The electoral system used to elect Ireland’s MEPs

As noted here a couple of weeks ago, it’s debateable whether Ireland complies with the requirement in EU law that MEPs are to be elected using a system of proportional representation (PR), be that a list system or PR-STV. At present 25 countries use some kind of list system, while Ireland and Malta employ PR-STV.

But for a system of election to be a genuine case of proportional representation, two things are required. First, the formula: both lists and PR-STV meet this criterion. Second, an adequate district magnitude (the number of seats per constituency). It’s on this second criterion that Ireland’s current method of electing MEPs is open to question.

In 23 of the 27 EU member states, MEPs are elected from one nationwide constituency, and in one of the exceptions (Italy), average district magnitude, at 15, is greater than Ireland’s entire delegation. Only Belgium (average district magnitude 7.3) and Poland (average 4.1) join Ireland in dividing the country into small-magnitude constituencies.

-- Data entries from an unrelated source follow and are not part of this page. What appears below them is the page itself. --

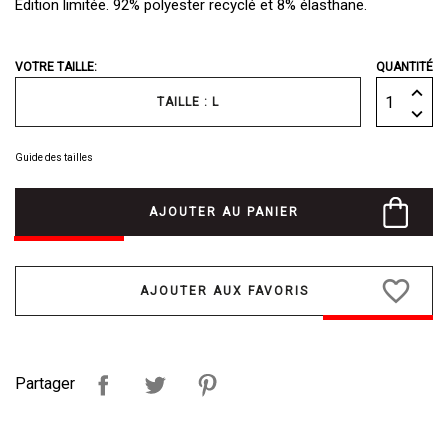
Edition limitée. 92% polyester recyclé et 8% élasthane.
VOTRE TAILLE:
QUANTITÉ
TAILLE : L
Guide des tailles
AJOUTER AU PANIER
favorite_border
Partager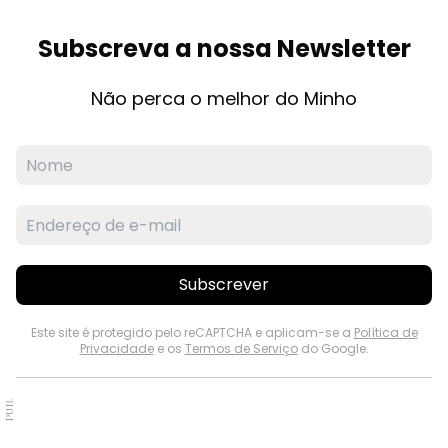
Subscreva a nossa Newsletter
Não perca o melhor do Minho
Subscrever
Este site é protegido pelo reCAPTCHA e aplicam-se a
Política de
Privacidade
e os
Termos de Serviço
do Google.
PUB.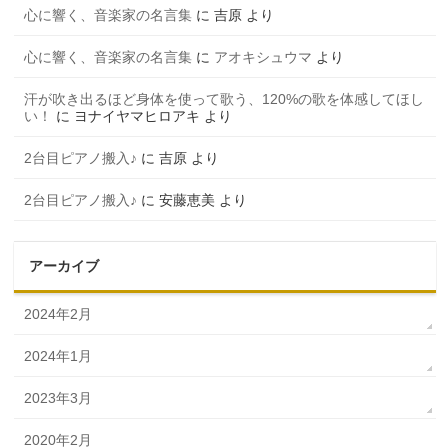
心に響く、音楽家の名言集
に
吉原
より
心に響く、音楽家の名言集
に
アオキシュウマ
より
汗が吹き出るほど身体を使って歌う、120%の歌を体感してほし
い！
に
ヨナイヤマヒロアキ
より
2台目ピアノ搬入♪
に
吉原
より
2台目ピアノ搬入♪
に
安藤恵美
より
アーカイブ
2024年2月
2024年1月
2023年3月
2020年2月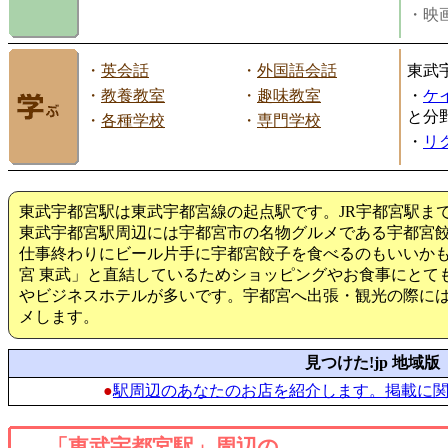
・映画
・
英会話
・
外国語会話
東武
・
教養教室
・
趣味教室
・
ケ
と分
・
各種学校
・
専門学校
・
リ
東武宇都宮駅は東武宇都宮線の起点駅です。JR宇都宮駅ま
東武宇都宮駅周辺には宇都宮市の名物グルメである宇都宮
仕事終わりにビール片手に宇都宮餃子を食べるのもいいか
宮 東武」と直結しているためショッピングやお食事にとて
やビジネスホテルが多いです。宇都宮へ出張・観光の際に
メします。
見つけた!jp 地域版
●
駅周辺のあなたのお店を紹介します。掲載に
「東武宇都宮駅」周辺の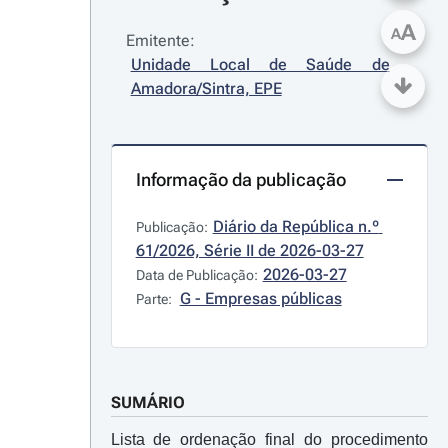
A
A
Emitente:
Unidade Local de Saúde de 
Amadora/Sintra, EPE
Informação da publicação
Diário da República n.º 
Publicação:
61/2026, Série II de 2026-03-27
2026-03-27
Data de Publicação:
G - Empresas públicas
Parte:
SUMÁRIO
Lista de ordenação final do procedimento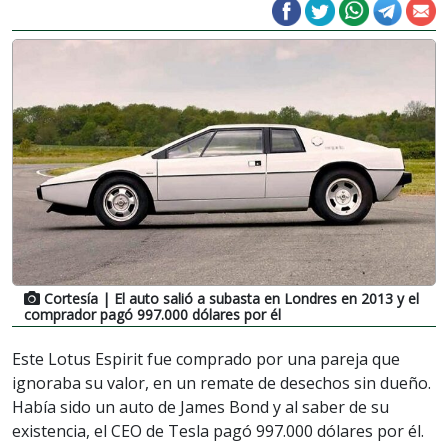
Cortesía
| El auto salió a subasta en Londres en 2013 y el
comprador pagó 997.000 dólares por él
Este Lotus Espirit fue comprado por una pareja que
ignoraba su valor, en un remate de desechos sin dueño.
Había sido un auto de James Bond y al saber de su
existencia, el CEO de Tesla pagó 997.000 dólares por él.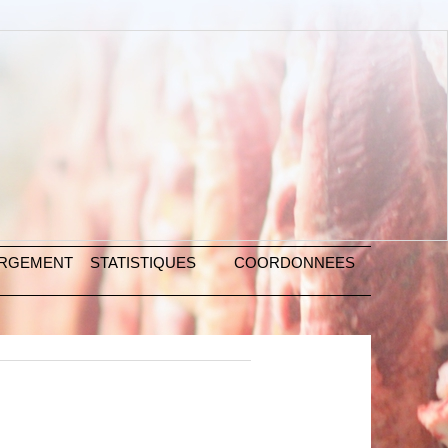
ARGEMENT
STATISTIQUES
COORDONNEES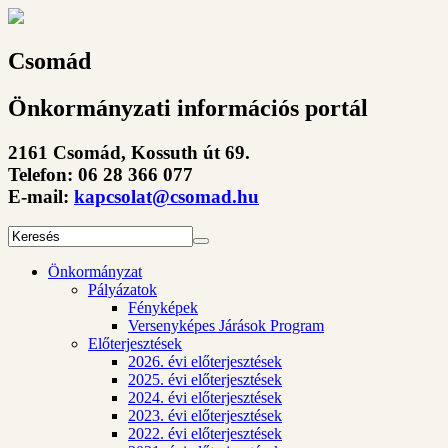
Csomád
Önkormányzati információs portál
2161 Csomád, Kossuth út 69.
Telefon: 06 28 366 077
E-mail:
kapcsolat@csomad.hu
Önkormányzat
Pályázatok
Fényképek
Versenyképes Járások Program
Előterjesztések
2026. évi előterjesztések
2025. évi előterjesztések
2024. évi előterjesztések
2023. évi előterjesztések
2022. évi előterjesztések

Everyone can see that if a country were divided into constituencies each returning only 2 MEPs, or in the extreme case only 1 MEP, then the overall outcome is likely to fall a long way short of proportionality, whatever method is used to fill the seat(s) within each constituency. Those methods would not be genuine cases of proportional representation. Ireland’s district magnitude is unusually small for a PR system at both Dáil elections (around 4 seats per constituency on average) and at EP elections (average 4.67 seats per constituency).

At Dáil elections, with around 40 constituencies, there is at least a reasonable chance that ‘swings and roundabouts’ will operate: parties will be over-represented in some constituencies and under-represented in others, usually emerging with roughly their ‘fair’ share of seats (though the abolition of 3-seaters in particular would be a positive development from this point of view). At EP elections, though, there are only three constituencies, and thus a much greater likelihood that anomalies in one constituency will be amplified rather than rectified by the result in the others.

If we look at overall disproportionality at recent elections, it’s clear that this is what happens. Ireland’s EP elections produce outcomes that are pretty much as disproportional as elections in the UK held under first-past-the-post, which is definitely not a system of proportional representation, and much more disproportional than Ireland’s general elections. The average figures across the last five elections (details at https://www.tcd.ie/Political_Science/about/people/michael_gallagher/EPElection2024.php) are:

    Ireland general elections 2002–20: 5.80

    UK general elections 2005–19: 13.03

    Ireland EP elections 2004–24: 12.39

At the recent EP election, FG and Ff combined received 41 per cent of the votes but took 57 per cent of the seats, and while the parties with the fifth, sixth and seventh most votes didn’t win a seat, the party with the eighth highest number did.

The counter-factual is hard to be certain about since some people may have voted differently under a different electoral system, and parties / candidates that stood in only one or two constituencies would have been able to win votes everywhere if the entire country was one nationwide constituency. What we can say is that if seats had been allocated according to first preference votes by the Sainte-Laguë method (a very fair PR formula since it’s even-handed between large parties and small parties), the outcome would have been FG 3, FF 3, SF 2, II 1, Green 1, I4C 1, Aontú 1, Labour 1, independents 1. So FF, FG and independents would each have received 1 seat fewer than they actually did, while the Greens, I4C and Aontú would each have received 1 more.

How serious is this? For the EU, it’s clearly not as big a problem as when the UK was a member and, for the first four EP elections, used first-past-the-post to elect its MEPs, so in 1979 the Conservatives won 60 seats and in 1994 Labour won 62, giving those parties a strength in the EP out of all proportion to their voting support. The incoming Blair government prudently moved to a PR system prior to the 1999 elections. In Ireland’s case the adjustments would be marginal: some parties up by a seat or at most two, others down by the same amount.

However, even a small number of seats can make a difference. Ursula von der Leyen was elected Commission President in 2019 with only 9 votes to spare, and votes on the Nature Restoration Law in 2023 and the migration pact earlier this year were very close.

And there’s an obvious loss to Ireland in being unrepresented in EU groupings: no Irish Green MEP 2024–29, no Labour MEP in the Socialist group 2014–19, even though both parties would have qualified for a seat under nationwide PR. So, even if the Commission isn’t motivated to act on its own initiative, there’s always the prospect that one of Ireland’s under-represented parties might take a case to the effect that the current method of election does not meet the proportionality requirement.

The merits of PR-STV are not to be dismissed: it maximises choice for the voter and the counting process has an educative value in itself as well as delivering fair and transparent outcomes within each constituency. But given the profusion of candidates, and the reasonable normative objections to taking a more restrictive approach to candidacy requirements, it’s hard to see it as feasible in, say, two 7-member constituencies, let alone a nationwide 14-seat constituency. The widespread use of open-list PR across the EU to elect MEPs suggests that this approach is hardly a violation of democratic rights, and it’s an option that should be given serious consideration in Ireland.